Second COVID booster protected seniors in long-term care

A fourth dose, or second booster, of Pfizer/BioNTech (Comirnaty) COVID-19 vaccine protected seniors living in long-term care from the most severe outcomes during the Omicron wave, despite showing a more limited effect against infection, according to prospective data from Israel .

Among over 40,000 residents, the efficacy of a fourth dose (compared to a third given at least 4 months previously) was 64% and 67% in hospitalizations for mild/moderate and severe illness, respectively, and 72% in COVID-related deaths -19 , reported Khitam Muhsen, PhD, of Tel Aviv University in Israel.

The study was conducted from January to March 2022, when Omicron was the predominant strain and protection from infection by the highly contagious variant was only 34%.

Despite initial hesitation, Israel decided in December 2021 to give a fourth dose of Pfizer (BNT162b2) to groups at higher risk of severe COVID-19 – people aged 60 and over who had been vaccinated at least 4 months previously with their third dose. The decision was made “with the assumption that the fourth dose would likely increase levels of neutralizing antibodies that could provide cross-protection against the Omicron variant,” the group wrote JAMA Internal Medicine.

“The results of this study support the notion of cross-protection against the Omicron variant using the original formulation of the BNT162b2 vaccine,” they added. “Additionally, this booster could improve protection, likely due to increasing cross-reacting neutralizing antibody levels and enhancing cross-reactive cellular immunity against SARS-CoV-2 variants.”

The data from Muhsen and colleagues’ study came from 43,775 residents of long-term facilities in Israel, of whom 55% had received a fourth dose of Pfizer’s vaccine and 45% had only received a third dose at least 4 months previously. Patients in the study averaged 80 years of age and just over two-thirds were women. About 60% lived in geriatric facilities.

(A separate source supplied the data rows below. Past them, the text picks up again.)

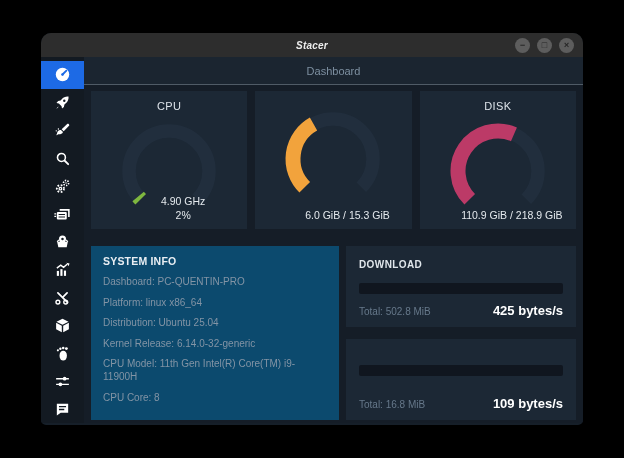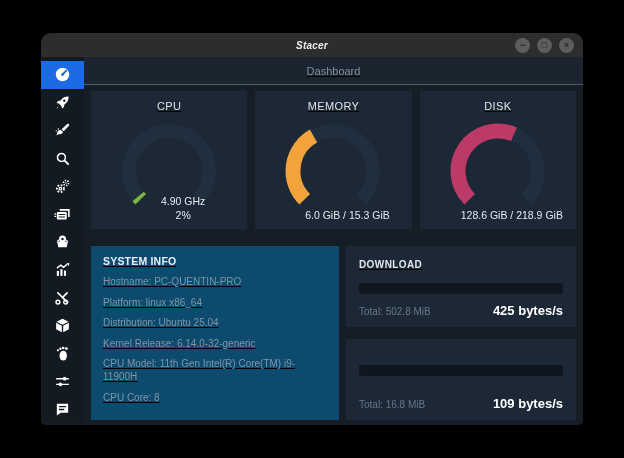--- a/index.html
+++ b/index.html
@@ -21,7 +21,7 @@
     cursor:default; line-height:1; }
 
   
-  .body { display:flex; height:366px;text-decoration:underline; }
+  .body { display:flex; height:366px; }
   .sidebar { width:43px; background:#131a22; padding-top:4px; display:flex;
     flex-direction:column; }
   .side-item { height:29px; display:flex; align-items:center; justify-content:center; }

The median follow-up time was 73 days.

At least one week after vaccination in the four-dose group, SARS-CoV-2 infections were reported in 4,058 people in the four-dose group (17.6%) and 4,370 people (24.9%) in the Group of three doses noted.

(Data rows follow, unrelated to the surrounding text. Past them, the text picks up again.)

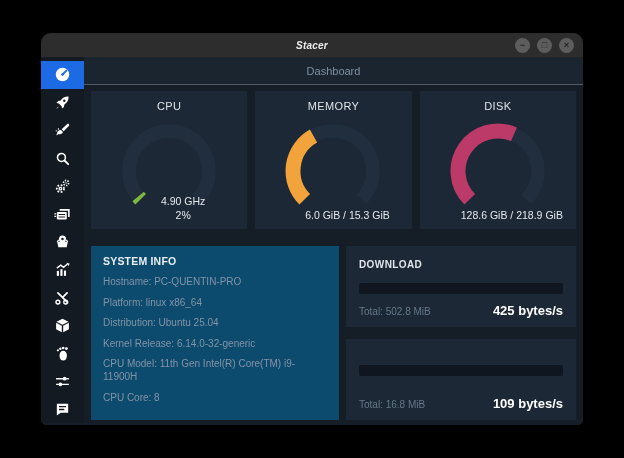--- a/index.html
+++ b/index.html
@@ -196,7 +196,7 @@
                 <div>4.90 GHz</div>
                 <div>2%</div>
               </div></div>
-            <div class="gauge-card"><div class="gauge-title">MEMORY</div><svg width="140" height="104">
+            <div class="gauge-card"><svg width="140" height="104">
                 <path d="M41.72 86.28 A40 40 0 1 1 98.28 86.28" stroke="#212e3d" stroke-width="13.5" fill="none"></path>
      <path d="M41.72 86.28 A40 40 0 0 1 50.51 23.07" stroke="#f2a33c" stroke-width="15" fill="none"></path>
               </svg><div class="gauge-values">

Major outcomes between the four-dose and three-dose recipients were as follows:

  • Hospital admissions for mild/moderate illness: 0.9% vs. 2.8%
  • Hospital admissions for serious illness: 0.5% vs. 1.5%
  • Fatalities: 0.2% vs. 0.5%

An analysis looking at the same results at least 2 weeks after the fourth dose – when protection may have been increased – showed broadly comparable results, and a sensitivity analysis limited to residents who received the most tests (n=26,698) also yielded similar results with “slightly stronger point estimates,” the researchers noted.

Limitations included a lack of information about co-morbidities and individuals’ reasons for not receiving a fourth dose of the vaccine.

Despite this, “the results of this cohort study suggest a strong association between receiving a fourth dose of BNT162b2 and protection against COVID-19-related hospitalizations, serious illness, and death during the omicron surge,” the group concluded.

  • Ian Ingram is Managing Editor at MedPage Today and helps with oncology reporting for the site.

disclosure

Muhsen reported no conflicts. A co-author announced relationships with AstraZeneca/MedImmune, GlaxoSmithKline, Pfizer, MSD and Sanofi Pasteur.